## Exercise requirements
List every line in the records below that contains the string "kern". Case counts.
>> begin Listed records
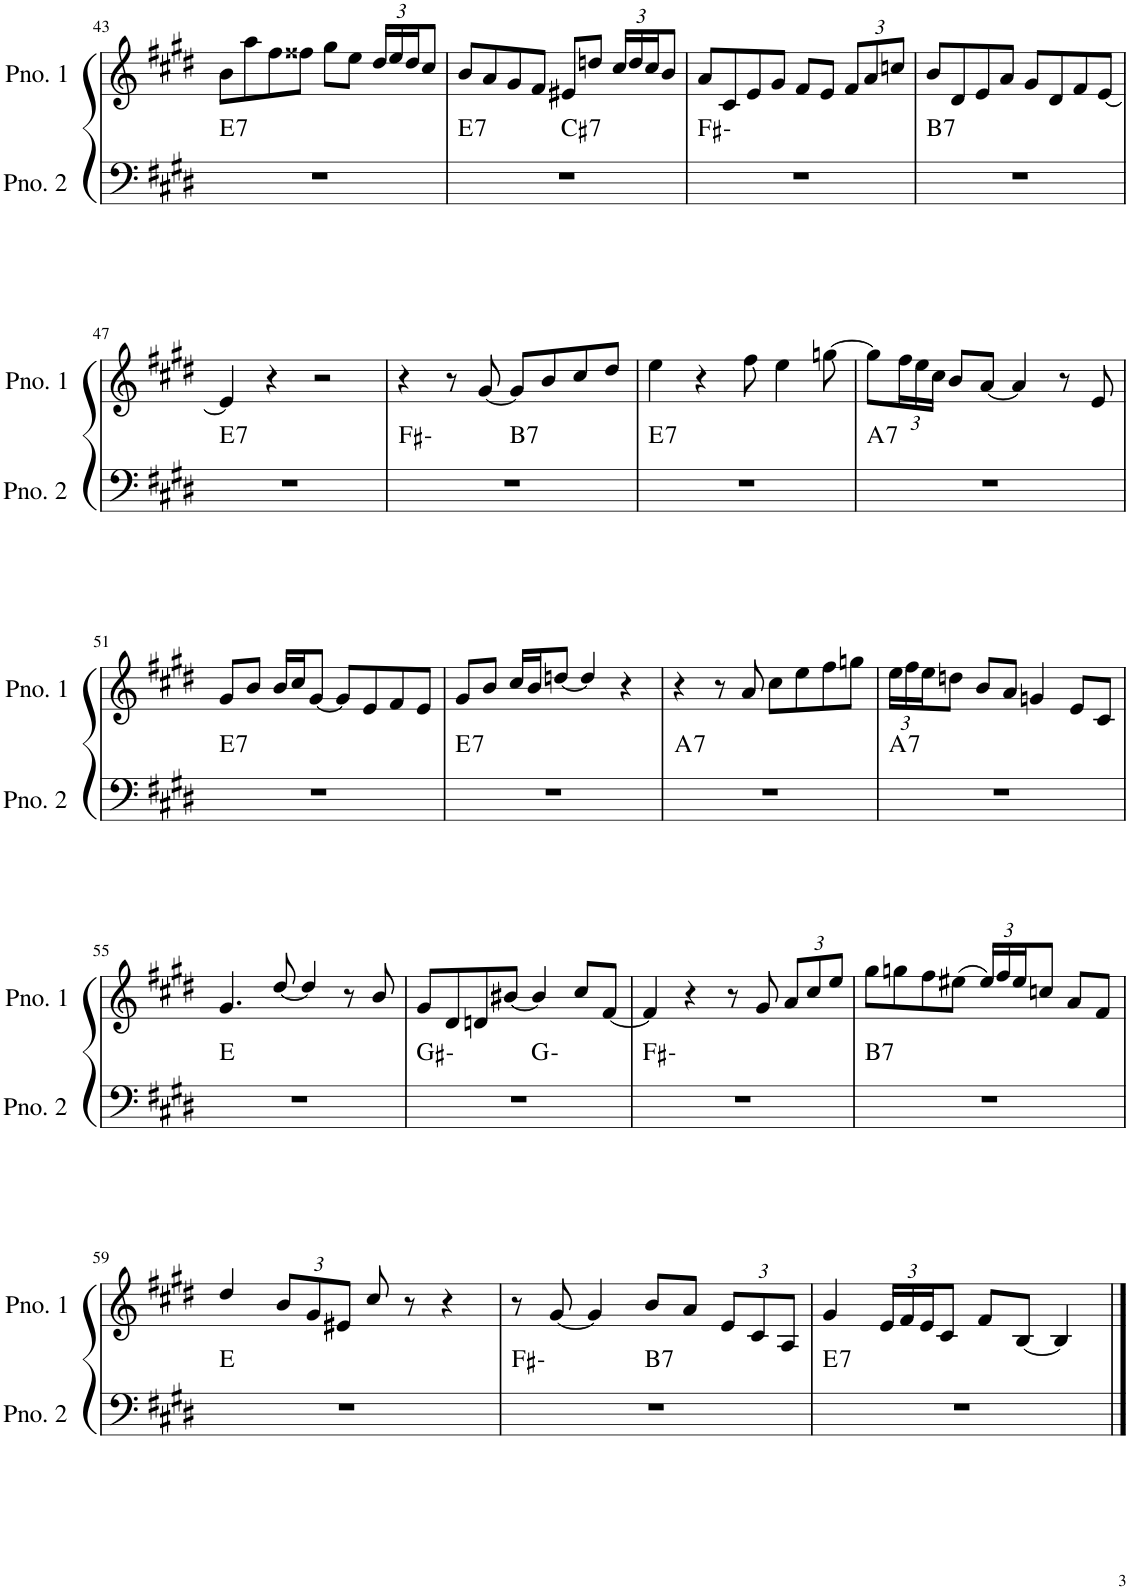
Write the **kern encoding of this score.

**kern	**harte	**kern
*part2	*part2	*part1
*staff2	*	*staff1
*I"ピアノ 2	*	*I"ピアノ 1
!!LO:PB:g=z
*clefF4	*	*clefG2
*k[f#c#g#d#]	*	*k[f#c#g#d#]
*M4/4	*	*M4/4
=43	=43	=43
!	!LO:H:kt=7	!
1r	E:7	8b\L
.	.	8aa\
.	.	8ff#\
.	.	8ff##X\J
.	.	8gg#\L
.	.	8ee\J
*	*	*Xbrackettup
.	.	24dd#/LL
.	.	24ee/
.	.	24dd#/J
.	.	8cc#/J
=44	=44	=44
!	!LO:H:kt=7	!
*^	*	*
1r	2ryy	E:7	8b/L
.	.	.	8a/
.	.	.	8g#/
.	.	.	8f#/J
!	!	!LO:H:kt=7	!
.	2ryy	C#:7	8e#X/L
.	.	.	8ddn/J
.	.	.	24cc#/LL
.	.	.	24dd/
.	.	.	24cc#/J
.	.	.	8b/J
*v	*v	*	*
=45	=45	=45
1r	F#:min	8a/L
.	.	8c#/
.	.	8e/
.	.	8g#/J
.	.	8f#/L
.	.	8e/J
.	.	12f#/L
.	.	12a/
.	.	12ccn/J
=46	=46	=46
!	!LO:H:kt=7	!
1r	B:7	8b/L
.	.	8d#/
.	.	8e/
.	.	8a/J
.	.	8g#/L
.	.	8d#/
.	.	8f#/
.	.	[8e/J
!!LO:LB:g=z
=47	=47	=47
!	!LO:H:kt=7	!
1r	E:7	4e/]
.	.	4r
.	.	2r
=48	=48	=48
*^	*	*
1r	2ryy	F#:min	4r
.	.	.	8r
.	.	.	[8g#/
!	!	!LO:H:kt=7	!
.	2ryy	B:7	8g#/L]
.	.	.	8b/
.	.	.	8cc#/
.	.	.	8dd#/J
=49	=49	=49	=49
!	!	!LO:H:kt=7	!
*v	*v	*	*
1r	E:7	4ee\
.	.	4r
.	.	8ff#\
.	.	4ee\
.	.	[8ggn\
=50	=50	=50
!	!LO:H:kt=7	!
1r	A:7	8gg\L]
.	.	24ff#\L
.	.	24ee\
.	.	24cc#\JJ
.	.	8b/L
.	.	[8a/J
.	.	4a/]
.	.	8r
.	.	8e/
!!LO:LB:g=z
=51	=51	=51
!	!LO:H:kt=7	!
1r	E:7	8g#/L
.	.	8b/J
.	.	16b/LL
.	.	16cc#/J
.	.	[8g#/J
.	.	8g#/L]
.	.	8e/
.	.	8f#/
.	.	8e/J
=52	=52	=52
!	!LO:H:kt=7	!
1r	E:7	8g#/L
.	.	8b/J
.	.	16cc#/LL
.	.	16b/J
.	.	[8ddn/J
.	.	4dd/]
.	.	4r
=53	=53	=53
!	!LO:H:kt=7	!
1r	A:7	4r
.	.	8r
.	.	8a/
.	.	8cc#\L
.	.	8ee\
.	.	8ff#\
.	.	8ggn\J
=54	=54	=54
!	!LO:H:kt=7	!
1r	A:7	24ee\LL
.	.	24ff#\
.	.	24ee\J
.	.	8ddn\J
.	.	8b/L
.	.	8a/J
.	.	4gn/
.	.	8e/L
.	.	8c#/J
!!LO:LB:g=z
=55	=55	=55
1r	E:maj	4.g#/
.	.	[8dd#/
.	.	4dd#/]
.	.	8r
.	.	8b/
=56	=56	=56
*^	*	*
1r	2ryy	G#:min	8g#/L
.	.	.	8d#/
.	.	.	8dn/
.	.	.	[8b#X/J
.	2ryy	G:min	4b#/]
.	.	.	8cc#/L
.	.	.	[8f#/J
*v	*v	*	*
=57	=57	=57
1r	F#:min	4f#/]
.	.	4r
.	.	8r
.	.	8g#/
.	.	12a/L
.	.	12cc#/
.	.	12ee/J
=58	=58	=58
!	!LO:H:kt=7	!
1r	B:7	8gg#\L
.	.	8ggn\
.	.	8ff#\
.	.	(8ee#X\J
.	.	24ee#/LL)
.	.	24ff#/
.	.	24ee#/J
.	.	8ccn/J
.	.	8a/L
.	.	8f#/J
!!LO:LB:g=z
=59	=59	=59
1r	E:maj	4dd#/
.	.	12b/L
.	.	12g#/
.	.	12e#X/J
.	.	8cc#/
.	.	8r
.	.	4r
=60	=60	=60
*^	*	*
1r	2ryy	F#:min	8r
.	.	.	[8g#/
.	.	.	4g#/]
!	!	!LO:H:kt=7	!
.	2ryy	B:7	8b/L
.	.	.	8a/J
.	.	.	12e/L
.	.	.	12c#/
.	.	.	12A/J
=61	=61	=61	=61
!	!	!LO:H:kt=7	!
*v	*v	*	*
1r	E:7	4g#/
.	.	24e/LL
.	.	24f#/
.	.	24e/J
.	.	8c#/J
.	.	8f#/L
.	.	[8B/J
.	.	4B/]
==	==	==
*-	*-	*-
>> end Listed records
>> begin Listed records
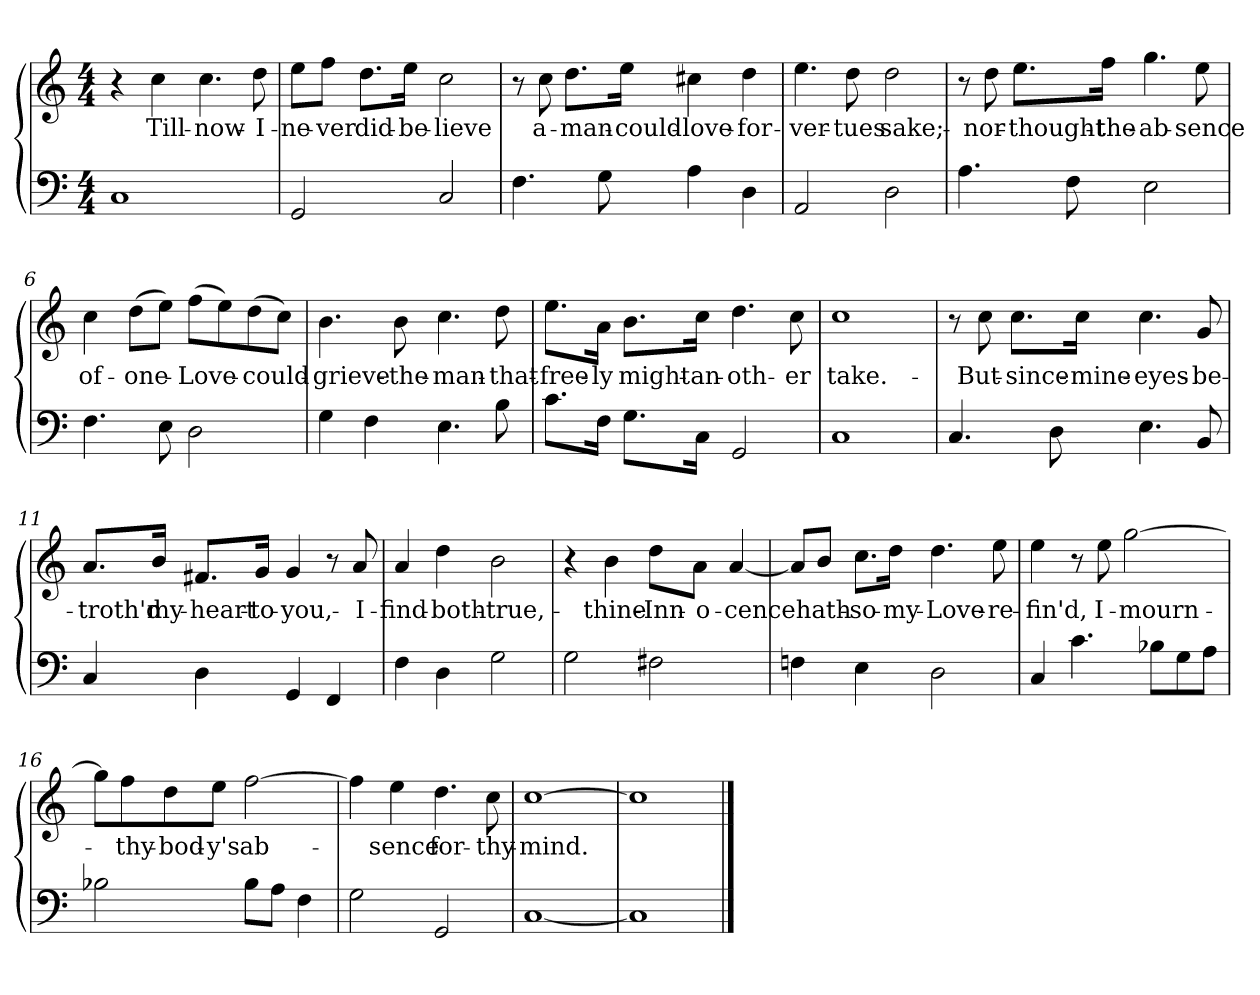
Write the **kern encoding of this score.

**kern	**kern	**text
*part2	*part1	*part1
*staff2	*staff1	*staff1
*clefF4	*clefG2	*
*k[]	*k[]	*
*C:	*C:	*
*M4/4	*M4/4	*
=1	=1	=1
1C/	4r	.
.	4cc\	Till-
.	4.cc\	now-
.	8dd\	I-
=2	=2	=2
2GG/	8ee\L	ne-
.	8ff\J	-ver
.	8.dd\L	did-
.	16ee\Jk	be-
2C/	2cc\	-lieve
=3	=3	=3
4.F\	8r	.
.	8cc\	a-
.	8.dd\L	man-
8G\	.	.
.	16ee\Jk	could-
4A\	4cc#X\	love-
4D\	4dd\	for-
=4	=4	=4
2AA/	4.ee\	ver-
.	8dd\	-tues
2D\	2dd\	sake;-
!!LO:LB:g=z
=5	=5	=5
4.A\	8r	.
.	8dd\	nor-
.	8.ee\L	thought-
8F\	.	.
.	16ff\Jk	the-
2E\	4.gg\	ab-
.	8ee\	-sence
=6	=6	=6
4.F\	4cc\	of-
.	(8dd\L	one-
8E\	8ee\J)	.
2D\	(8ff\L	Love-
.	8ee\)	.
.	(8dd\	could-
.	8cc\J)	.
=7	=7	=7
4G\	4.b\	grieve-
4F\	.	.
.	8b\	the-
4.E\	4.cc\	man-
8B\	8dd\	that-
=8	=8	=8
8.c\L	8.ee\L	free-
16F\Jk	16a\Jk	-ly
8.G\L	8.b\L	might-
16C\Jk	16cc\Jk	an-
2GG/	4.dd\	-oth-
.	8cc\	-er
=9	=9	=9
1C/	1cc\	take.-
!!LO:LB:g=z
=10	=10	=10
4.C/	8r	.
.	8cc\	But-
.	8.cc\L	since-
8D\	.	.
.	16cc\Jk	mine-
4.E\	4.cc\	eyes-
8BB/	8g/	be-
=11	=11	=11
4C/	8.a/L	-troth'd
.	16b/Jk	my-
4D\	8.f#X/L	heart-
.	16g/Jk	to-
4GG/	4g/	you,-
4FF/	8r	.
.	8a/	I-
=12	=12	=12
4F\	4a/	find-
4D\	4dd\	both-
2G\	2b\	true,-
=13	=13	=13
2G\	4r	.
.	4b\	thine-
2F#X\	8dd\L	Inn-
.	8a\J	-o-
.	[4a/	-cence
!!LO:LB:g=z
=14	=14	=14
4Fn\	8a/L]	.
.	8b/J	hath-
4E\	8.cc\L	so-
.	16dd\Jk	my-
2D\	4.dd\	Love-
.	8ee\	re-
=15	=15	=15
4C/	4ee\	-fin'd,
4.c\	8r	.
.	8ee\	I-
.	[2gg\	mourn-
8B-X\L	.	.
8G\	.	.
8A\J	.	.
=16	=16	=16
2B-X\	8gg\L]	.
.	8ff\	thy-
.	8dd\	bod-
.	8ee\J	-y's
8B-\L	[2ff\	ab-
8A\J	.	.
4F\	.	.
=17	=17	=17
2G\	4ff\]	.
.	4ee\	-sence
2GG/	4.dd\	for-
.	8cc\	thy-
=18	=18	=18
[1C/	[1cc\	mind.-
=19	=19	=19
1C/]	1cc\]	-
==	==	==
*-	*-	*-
>> end Listed records
## Result
Write the **kern encoding of this score.
**kern	**harte	**kern
Write the **kern encoding of this score.
**kern	**kern	**text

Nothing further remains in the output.